Demand for the two-tranche Eurobond deal last month topped $20 billion, but Rosneft decided to limit the size, leaving investors clamouring for more, three financial sources familiar with the matter told Reuters. "They can do a very large transaction in public markets," said one source acquainted with Rosneft's financing plans, adding that a multi-tranche deal of up to $10 billion could be launched before the deal's expected closing in early 2013.
Rosneft declined to comment. Rosneft is paying relatively low interest on its most recent Eurobonds - 3.1 percent on $1 billion in notes due in March 2017 and 4.2 percent for $2 billion in bonds maturing in March 2022. It is also talking to oil majors and traders including Shell , Total and Glencore to raise up to $10 billion, secured against future oil exports, sources have told Reuters.
The takeover would create the world's top listed oil firm by output, pumping the equivalent of 4.6 million barrels per day, twinning TNK-BP's cash-generating prowess with Rosneft's deep reserves of oil, which are sufficient to last a quarter of a century.
In Russia's largest-ever acquisition, Rosneft will buy out British oil major BP's half stake in TNK-BP for $17.1 billion in cash and 12.8 percent of its own shares. CEO Igor Sechin this week signed a binding deal to buy the other half of TNK-BP for $28 billion in cash from a quartet of Soviet-born oligarchs represented via the AAR consortium. Full payment is to be made on closing.
The outright takeover will secure a windfall of TNK-BP dividends that have gone unpaid this year, while the target's low debt level would give the merged business a better credit standing than Rosneft's alone. Even now, Rosneft's borrowing costs are already well covered by cash flows, with a net debt to core profit ratio of 0.91 on an annualised basis.
In its recent Eurobond prospectus, Rosneft said it would be able to draw on over $15 billion in existing cash resources at Rosneft and TNK-BP, covering a third of the $45.1 billion cash component of the takeover. Rosneft also said it had received a commitment from a syndicate of international banks to lend it approximately $30 billion, including up to $7.5 billion in long-term financing.
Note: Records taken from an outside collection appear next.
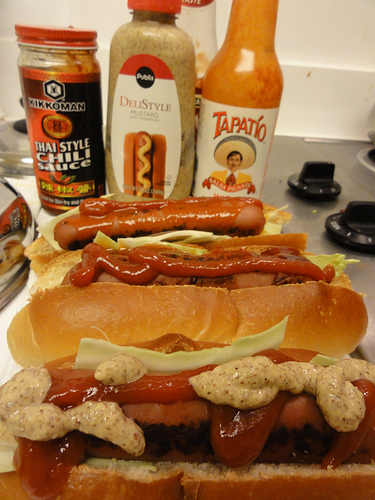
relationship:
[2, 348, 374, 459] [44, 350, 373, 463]
mustard on hot dog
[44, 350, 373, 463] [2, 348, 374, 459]
hot dog on mustard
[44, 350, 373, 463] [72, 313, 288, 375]
hot dog next to cheese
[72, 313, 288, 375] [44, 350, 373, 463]
cheese next to hot dog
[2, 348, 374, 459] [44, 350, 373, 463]
mustard next to hot dog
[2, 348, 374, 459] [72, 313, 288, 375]
mustard next to cheese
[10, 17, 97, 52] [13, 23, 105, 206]
lid on chili sauce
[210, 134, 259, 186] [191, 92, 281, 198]
man on label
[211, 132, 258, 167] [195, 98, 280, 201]
sombrero on label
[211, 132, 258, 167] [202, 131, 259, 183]
sombrero on man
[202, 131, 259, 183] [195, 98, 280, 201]
man on label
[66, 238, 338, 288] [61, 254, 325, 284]
ketchup on a dogs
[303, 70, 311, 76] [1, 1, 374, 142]
speck on wall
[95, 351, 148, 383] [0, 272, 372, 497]
mustard on a hot dog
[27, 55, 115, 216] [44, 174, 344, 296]
ketchup covered hot dog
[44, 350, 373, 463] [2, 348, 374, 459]
hot dog with mustard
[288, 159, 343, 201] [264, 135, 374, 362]
dial on oven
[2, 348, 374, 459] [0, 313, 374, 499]
mustard on hot dog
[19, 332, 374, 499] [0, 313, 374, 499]
bun on hot dog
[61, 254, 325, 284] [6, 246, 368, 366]
dogs on bun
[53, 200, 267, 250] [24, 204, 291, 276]
dogs on bun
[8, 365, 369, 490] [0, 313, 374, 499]
ketchup on hot dog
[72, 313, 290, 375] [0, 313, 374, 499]
cabbage on hot dog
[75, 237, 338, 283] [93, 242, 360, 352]
ketchup on hotdog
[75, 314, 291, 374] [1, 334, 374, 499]
cabbage on hotdog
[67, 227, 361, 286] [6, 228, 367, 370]
toppings on hot dog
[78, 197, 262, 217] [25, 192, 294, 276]
toppings on hot dog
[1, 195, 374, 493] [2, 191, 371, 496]
toppings on dogs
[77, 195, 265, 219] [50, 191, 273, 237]
ketchup on hot dogs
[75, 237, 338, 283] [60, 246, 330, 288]
ketchup on hot dogs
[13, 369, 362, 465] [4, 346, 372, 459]
ketchup on hot dogs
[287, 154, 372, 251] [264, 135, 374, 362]
dials on oven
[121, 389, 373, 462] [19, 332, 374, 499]
hot dog on bun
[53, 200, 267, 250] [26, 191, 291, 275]
dogs on bun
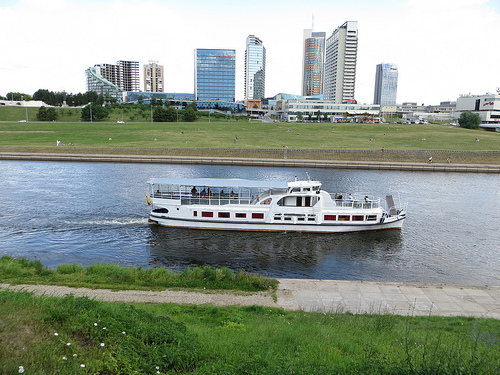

In addition to the Eurobond programme of up to $10 billion, Rosneft still has the capacity to borrow $2.4 billion from a $3 billion rouble bond issuance programme, the prospectus added. So-called offtake finance is also mentioned: Rosneft has raised significant funds in the past in this way, including a $15 billion loan from China in 2009 as part of a major deal to pump oil via a new Siberian export pipeline.
Sechin, for his part, has highlighted possible non-core asset sales to help fund the TNK-BP, including Rosneft's minority stake in the Caspian Pipeline Consortium, which ships oil from Kazakhstan to the Black Sea. Bankers say Rosneft could end up raising more cash than necessary to close the TNK-BP deal, which would help it cover the cost of launching new fields in the Arctic and a $25 billion programme to upgrade its oil refineries.
The final size of the syndicated loan could exceed the $30 billion named in the prospectus, with $35-$40 billion potentially on the table from Western banks, and Russian banks also likely to chip in. "The company did a road show, and it received commitments from bankers that exceed its financing needs," said a second source familiar with Rosneft's discussions with bankers. "Bankers are queuing up, there is so much commitment and willingness to participate. I've never seen anything like it. They are fully covered from the western banking community."